# Star Trek Dio's



## harristotle (Aug 7, 2008)

These are 2 small dioramas I've been wanting to do for a while, and finally got around to it last night. I used the single car cases from the 100% HW's line, and printed out some pictures of space for the backgrounds. The ships are the smaller ships from furuta. The first one is my favorite Star Trek ship, Excelsior and the second one is the Constitution Class Enterprise. I'm thinking about adding some lights behind the photos to light up the stars... 



































Thanks for looking :wave:


----------



## Rattrap (Feb 23, 1999)

That's very simple _and_ very effective. Great Idea!


----------



## F1Racer (Oct 11, 2010)

Really cool.

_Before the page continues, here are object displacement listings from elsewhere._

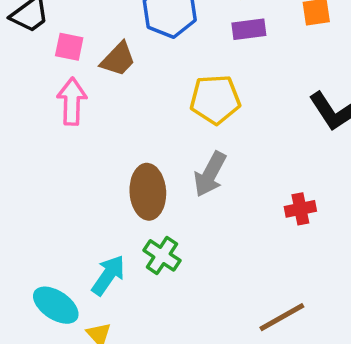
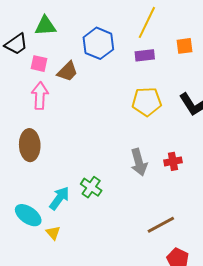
yellow pentagon: (215, 99) -> (147, 102), moved
gray arrow: (210, 174) -> (139, 162), moved, turned -44
brown ellipse: (148, 192) -> (30, 145), moved

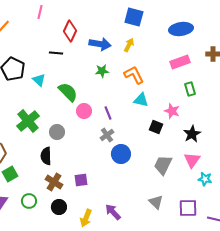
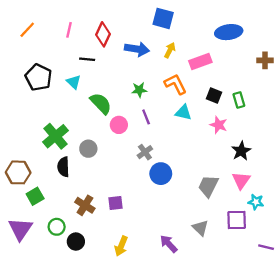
pink line: (40, 12) -> (69, 30), moved
blue square: (134, 17) -> (163, 18), moved
pink rectangle: (180, 62) -> (200, 61), moved
green star: (102, 71) -> (139, 90), moved
cyan triangle: (39, 80) -> (74, 82), moved
purple line: (108, 113) -> (146, 117), moved
black square: (156, 127) -> (214, 95), moved
black semicircle: (46, 156) -> (63, 167), moved
black circle: (59, 207) -> (76, 242), moved
purple square: (188, 208) -> (237, 220), moved
purple arrow: (113, 212) -> (169, 244), moved

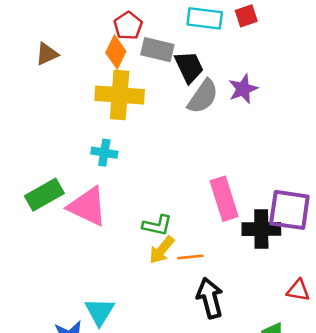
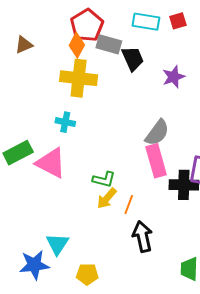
red pentagon: (128, 26) -> (87, 25), size x1.5
gray semicircle: (203, 97) -> (157, 133), moved
orange line: (191, 257) -> (129, 205), turned -66

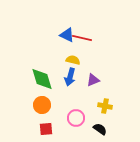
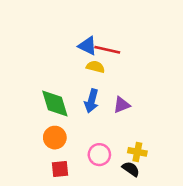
yellow semicircle: (73, 60) -> (95, 67), moved
yellow cross: (105, 106) -> (137, 152), moved

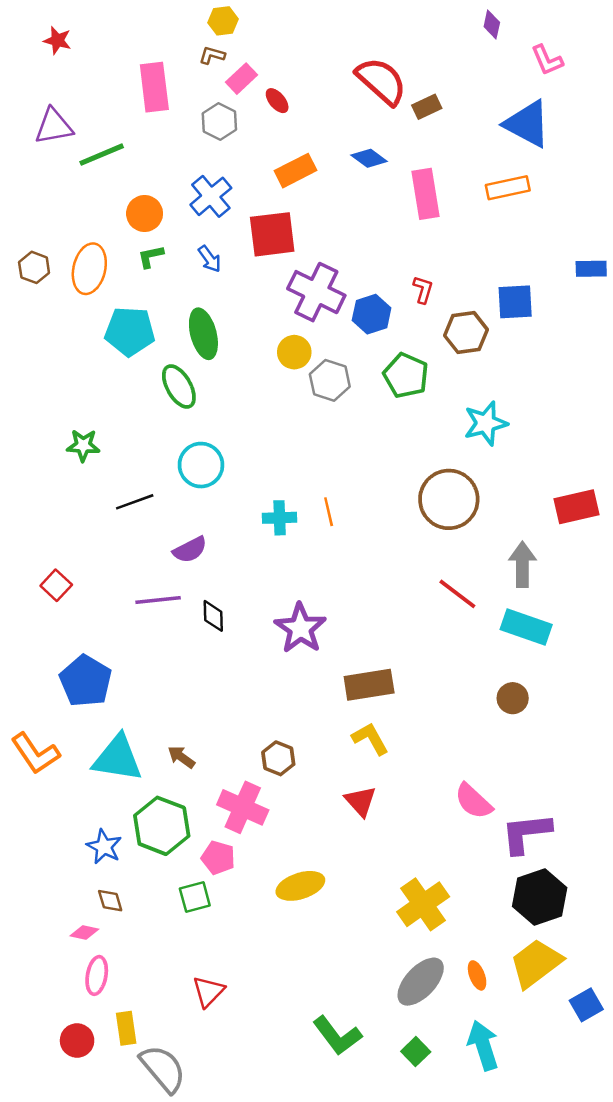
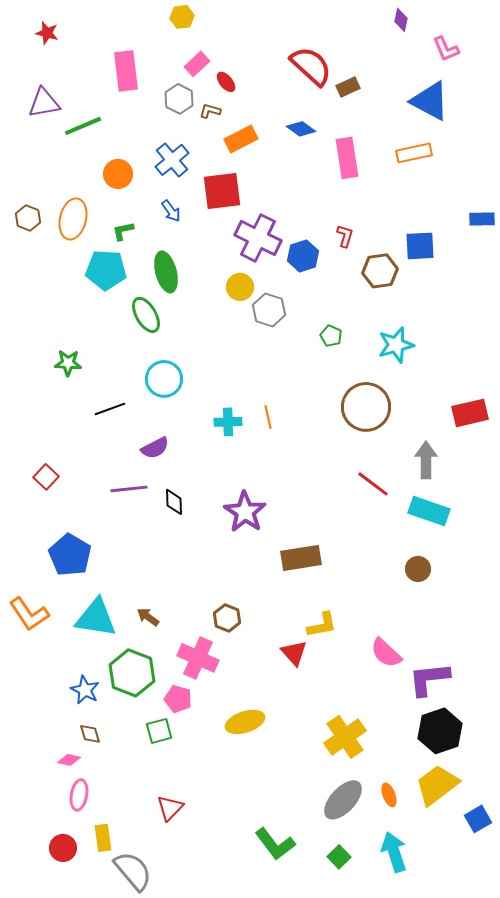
brown L-shape: (212, 55) -> (210, 111), moved
green L-shape: (151, 256) -> (123, 231), moved
green pentagon: (406, 375) -> (331, 336), moved, size x0.6
yellow L-shape: (370, 739) -> (322, 625), moved, turned 108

This is just what I want to do with one of my Space Shuttle builds. Really finishes it off nicely.


----------



## cicivin (Oct 12, 2010)

This is great!


----------



## StarshipClass (Aug 13, 2003)

Or you could paint them silver, put them in blocks of Lucite, and hang them from chains. 

Seriously--cool mini-dios! It's hard to accomplish something effective at that scale but you pull it off very well. :thumbsup:


----------



## Trekkriffic (Mar 20, 2007)

Sweet!


----------



## roadrner (Jul 21, 1999)

Great lookers! :thumbsup::thumbsup: rr


----------